There are a lot of matrix multiplication algorithms out there with a lot of plus...

emacs28 · on March 15, 2024

For everyone discussing the reduced accuracy/numerical stability of the algorithms in floating-point, this is true. But note that the application of the algorithms in the work is explored for fixed-point MM/quantized integer NN inference, not floating-point MM/inference. Hence, there is no reduction in accuracy for that application of it compared to using conventional fixed-point MM.

pclmulqdq · on March 15, 2024

"Conventional fixed-point MM" is a large suite of algorithms. It is correct that this is a 2x reduction in MULs compared to naive fixed-point matrix multiply, but there is a large body of literature out there with other circuits. This is a cool trick to add to the group.

p1esk · on March 15, 2024

Inference world is gradually switching from INT formats to FP formats. FP8 is already supported in modern hardware, and FP4 support is coming. In my experiments I get better perplexity in language models with FP4 than with INT4.

SJC_Hacker · on March 18, 2024

How is FP fundamentally different than integers? I've done FPGA programming and it just seems like the programmer has to decide where/when to do the shifting based on the expected range of the data. I'm not sure how this is "natively supported" in hardware.

p1esk · on March 18, 2024

If you have designed FPUs you should know that FP computation involves a lot more additional operations than just shifting (e.g. rounding, subnormals, and special value handling). That’s why, for example, CPUs use different hardware blocks for INT vs FP computation.

But that’s not the point. The point is, this particular method to speed up matmul is not suitable for FP.

abetusk · on March 15, 2024

I'm no expert but I suspect this is wrong. To me, this is like saying you don't need to worry about integer overflow because your operations are only working on fixed integers. Really? You don't care if you multiply or add two large numbers and they spill over?

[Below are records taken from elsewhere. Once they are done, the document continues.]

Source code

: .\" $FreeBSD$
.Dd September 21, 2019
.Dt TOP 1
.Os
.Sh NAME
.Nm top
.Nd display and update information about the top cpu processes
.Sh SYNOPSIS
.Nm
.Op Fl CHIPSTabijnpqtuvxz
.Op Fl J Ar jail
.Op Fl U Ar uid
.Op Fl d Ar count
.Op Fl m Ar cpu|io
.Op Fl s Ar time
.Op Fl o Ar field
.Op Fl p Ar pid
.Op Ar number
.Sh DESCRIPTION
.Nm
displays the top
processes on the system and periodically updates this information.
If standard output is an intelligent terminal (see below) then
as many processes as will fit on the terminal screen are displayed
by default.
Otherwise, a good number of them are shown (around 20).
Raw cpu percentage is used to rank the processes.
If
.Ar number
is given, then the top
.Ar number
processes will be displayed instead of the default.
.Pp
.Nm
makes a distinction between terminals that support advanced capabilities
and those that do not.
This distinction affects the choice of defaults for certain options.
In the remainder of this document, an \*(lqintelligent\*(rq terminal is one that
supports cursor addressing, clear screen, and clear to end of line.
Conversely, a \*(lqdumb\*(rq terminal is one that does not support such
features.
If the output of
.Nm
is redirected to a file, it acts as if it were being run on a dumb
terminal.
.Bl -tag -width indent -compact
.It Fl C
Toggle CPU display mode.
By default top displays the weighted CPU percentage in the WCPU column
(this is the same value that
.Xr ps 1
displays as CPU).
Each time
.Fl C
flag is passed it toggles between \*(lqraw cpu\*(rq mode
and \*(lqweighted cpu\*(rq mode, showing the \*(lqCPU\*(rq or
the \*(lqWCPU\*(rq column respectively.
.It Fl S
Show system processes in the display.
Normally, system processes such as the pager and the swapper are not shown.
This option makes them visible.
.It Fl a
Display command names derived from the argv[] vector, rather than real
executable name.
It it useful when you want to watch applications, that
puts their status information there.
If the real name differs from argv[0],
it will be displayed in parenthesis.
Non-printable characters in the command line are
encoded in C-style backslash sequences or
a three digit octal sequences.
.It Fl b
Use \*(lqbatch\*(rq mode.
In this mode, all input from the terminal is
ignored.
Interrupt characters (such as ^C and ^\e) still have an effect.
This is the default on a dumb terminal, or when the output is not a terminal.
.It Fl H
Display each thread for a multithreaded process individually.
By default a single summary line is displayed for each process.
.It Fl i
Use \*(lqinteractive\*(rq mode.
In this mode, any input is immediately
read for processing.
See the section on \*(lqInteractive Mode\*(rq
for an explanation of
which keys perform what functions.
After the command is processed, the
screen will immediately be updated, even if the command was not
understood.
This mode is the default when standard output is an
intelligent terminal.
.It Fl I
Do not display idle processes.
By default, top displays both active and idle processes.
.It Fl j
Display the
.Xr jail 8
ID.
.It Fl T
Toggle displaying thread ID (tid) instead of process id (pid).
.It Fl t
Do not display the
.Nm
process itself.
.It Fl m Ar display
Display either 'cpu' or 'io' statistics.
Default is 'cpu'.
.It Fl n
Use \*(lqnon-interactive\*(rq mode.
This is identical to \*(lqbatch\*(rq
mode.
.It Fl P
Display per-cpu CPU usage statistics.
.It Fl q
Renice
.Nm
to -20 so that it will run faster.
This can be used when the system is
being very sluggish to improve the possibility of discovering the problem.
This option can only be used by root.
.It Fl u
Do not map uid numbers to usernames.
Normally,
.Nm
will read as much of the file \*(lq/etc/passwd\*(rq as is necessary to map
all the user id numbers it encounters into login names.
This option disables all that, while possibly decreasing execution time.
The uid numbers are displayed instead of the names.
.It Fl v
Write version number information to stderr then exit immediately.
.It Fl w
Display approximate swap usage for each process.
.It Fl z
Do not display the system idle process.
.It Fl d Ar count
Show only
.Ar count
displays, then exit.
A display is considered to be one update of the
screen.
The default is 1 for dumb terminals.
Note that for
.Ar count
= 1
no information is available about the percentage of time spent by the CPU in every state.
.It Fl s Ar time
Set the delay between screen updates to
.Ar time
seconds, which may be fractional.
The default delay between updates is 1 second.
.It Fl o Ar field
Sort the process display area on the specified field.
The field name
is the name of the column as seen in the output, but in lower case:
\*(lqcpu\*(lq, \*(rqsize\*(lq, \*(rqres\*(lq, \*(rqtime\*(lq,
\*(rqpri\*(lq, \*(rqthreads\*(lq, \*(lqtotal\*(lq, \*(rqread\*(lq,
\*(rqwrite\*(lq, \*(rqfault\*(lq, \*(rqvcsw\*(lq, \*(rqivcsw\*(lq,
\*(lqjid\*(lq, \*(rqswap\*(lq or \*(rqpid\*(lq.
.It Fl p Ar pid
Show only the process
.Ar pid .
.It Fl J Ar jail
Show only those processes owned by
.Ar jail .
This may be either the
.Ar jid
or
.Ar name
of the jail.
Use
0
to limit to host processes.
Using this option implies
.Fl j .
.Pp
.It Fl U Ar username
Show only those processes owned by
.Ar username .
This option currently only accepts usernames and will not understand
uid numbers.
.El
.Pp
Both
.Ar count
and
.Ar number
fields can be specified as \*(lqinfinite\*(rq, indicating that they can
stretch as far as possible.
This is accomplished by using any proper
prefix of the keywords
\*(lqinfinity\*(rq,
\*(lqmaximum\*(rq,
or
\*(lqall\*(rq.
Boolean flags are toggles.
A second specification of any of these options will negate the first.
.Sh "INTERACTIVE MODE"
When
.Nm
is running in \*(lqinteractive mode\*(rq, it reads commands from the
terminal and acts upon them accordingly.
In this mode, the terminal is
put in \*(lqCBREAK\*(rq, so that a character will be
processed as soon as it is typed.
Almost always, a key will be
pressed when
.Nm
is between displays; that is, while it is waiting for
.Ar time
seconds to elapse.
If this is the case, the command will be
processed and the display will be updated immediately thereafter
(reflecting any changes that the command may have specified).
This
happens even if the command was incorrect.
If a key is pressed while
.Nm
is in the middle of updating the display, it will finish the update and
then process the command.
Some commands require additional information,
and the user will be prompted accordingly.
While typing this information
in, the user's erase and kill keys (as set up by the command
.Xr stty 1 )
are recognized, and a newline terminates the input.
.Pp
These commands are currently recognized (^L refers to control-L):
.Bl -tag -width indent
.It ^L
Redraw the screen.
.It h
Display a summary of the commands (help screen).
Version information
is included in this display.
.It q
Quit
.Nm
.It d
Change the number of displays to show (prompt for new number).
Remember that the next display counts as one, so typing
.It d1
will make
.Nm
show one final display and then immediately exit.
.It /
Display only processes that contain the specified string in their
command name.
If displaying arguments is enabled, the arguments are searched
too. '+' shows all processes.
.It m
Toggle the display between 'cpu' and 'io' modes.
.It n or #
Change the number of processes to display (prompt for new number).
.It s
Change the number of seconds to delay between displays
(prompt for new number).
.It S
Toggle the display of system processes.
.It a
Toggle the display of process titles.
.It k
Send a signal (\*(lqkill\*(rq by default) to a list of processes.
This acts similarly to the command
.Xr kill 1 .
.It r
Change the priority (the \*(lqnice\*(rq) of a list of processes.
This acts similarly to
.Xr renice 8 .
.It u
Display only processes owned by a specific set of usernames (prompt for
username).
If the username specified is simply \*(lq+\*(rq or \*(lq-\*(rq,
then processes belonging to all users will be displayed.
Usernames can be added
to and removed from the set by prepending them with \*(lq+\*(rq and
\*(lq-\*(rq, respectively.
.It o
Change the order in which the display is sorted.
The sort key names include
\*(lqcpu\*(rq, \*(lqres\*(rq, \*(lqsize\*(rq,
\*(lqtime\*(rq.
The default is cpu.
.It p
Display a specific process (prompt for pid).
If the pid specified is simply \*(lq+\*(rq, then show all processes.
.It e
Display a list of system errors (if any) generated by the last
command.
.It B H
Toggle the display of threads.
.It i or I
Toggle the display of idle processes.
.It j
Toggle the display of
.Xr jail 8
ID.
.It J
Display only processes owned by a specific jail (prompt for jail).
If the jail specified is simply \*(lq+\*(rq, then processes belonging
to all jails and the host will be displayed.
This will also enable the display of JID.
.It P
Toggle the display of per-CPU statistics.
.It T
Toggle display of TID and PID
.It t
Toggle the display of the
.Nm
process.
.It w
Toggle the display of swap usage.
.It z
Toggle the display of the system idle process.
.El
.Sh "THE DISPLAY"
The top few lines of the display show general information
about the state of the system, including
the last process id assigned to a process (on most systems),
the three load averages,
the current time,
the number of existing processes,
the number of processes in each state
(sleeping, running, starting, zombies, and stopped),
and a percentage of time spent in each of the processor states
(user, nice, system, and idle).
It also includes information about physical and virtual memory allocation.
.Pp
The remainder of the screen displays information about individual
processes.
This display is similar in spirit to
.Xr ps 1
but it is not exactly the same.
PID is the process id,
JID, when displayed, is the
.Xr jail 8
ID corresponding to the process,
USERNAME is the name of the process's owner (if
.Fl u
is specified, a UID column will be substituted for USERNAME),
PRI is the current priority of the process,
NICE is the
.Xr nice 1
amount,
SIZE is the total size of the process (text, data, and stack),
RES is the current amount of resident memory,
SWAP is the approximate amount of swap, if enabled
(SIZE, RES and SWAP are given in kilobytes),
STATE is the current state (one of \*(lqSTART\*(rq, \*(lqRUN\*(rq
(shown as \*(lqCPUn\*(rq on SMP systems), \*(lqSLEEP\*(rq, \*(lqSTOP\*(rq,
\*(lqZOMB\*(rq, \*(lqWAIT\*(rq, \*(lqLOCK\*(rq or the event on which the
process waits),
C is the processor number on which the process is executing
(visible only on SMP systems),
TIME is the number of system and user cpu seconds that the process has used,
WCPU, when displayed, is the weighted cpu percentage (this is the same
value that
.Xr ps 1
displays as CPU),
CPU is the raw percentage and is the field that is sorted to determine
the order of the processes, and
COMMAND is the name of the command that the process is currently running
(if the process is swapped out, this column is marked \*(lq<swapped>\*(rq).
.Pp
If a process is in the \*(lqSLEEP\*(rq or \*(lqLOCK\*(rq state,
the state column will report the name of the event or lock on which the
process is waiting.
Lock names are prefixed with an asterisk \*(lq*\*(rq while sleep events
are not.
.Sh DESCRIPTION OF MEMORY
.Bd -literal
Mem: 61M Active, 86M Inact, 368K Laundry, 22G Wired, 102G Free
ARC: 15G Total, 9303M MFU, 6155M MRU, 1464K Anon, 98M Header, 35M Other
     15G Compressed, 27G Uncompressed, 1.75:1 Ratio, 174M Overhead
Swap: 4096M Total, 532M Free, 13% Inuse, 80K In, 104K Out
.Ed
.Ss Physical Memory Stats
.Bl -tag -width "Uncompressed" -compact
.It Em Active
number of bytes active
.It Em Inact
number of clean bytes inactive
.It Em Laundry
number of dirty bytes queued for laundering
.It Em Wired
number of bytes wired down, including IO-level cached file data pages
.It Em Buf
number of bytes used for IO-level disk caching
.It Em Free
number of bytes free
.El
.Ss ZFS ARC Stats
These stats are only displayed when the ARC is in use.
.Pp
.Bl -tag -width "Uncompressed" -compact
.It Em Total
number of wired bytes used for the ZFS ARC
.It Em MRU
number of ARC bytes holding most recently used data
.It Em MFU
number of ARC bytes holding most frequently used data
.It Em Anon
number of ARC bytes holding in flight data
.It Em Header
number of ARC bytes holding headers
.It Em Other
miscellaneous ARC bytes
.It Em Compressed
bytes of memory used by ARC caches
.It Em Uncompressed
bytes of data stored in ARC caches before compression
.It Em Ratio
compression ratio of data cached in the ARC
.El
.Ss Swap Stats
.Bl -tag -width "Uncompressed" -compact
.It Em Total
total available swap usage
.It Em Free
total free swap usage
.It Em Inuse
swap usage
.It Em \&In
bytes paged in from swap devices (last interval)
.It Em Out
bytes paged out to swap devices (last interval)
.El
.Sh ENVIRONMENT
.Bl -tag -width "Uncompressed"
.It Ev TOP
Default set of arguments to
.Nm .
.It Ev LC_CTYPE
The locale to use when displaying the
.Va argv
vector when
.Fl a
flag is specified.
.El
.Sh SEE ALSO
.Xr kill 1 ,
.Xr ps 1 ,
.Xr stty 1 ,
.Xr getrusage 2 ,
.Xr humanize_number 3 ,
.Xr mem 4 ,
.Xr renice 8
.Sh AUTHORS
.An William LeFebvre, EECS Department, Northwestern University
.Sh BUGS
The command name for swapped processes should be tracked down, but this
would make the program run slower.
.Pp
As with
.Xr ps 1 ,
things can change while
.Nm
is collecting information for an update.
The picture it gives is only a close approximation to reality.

The more appropriate answer, I suspect, is that the numerical precision and stability sacrifices are more than adequate for normal usage.

If I'm wrong about this, I would certainly like to know.

pclmulqdq · on March 15, 2024

In hardware, you control your integer widths completely, so if you add two 32-bit ints to a 33-bit int, there is no chance of overflow. The same goes for multiplications, etc.

SJC_Hacker · on March 18, 2024

Yeah with shifts you can guarantee no overflow, but you have to decide under what circumstances is avoiding overflow/clipping worth the loss of precision.

Fixed point typically requires alot more programming, but sometimes its worth it if you know what the data ranges are.

abetusk · on March 15, 2024

I don't know why this answer is getting downvoted. This is absolutely correct.

W. Miller has a paper discussing, under conditions of numerical stability, O(n^3) multiplications is necessary [0]. Any algorithm that gets sub cubic runtime for matrix multiplication, like Strassen's or Coppersmith's, must sacrifice some amount of precision or stability.

[0] https://epubs.siam.org/doi/10.1137/0204009

gyrovagueGeist · on March 15, 2024

Another relevant paper is: https://epubs.siam.org/doi/10.1137/15M1032168

waynecochran · on March 15, 2024

The document said it outputs the exact same values as the conventional method. There is no accuracy trade off here.

pclmulqdq · on March 15, 2024

The paper cited is about hardware, where there is no accuracy tradeoff because you control the numerical precision completely and use fixed point. In a software implementation, neither is true. There is no chance that you will get the exact same values out of this method that you do out of other FP matmuls.

p1esk · on March 15, 2024

For floating point? Are you sure?

waynecochran · on March 15, 2024

Opening statement of README

    This repository contains the source code for ML hardware architectures that 
    require nearly half the number of multiplier units to achieve the same 
    performance, by executing alternative inner-product algorithms that trade 
    nearly half the multiplications for cheap low-bitwidth additions, while still 
    producing identical output as the conventional inner product.

p1esk · on March 15, 2024

I just looked at the paper: the answer is no, floating point is not supported.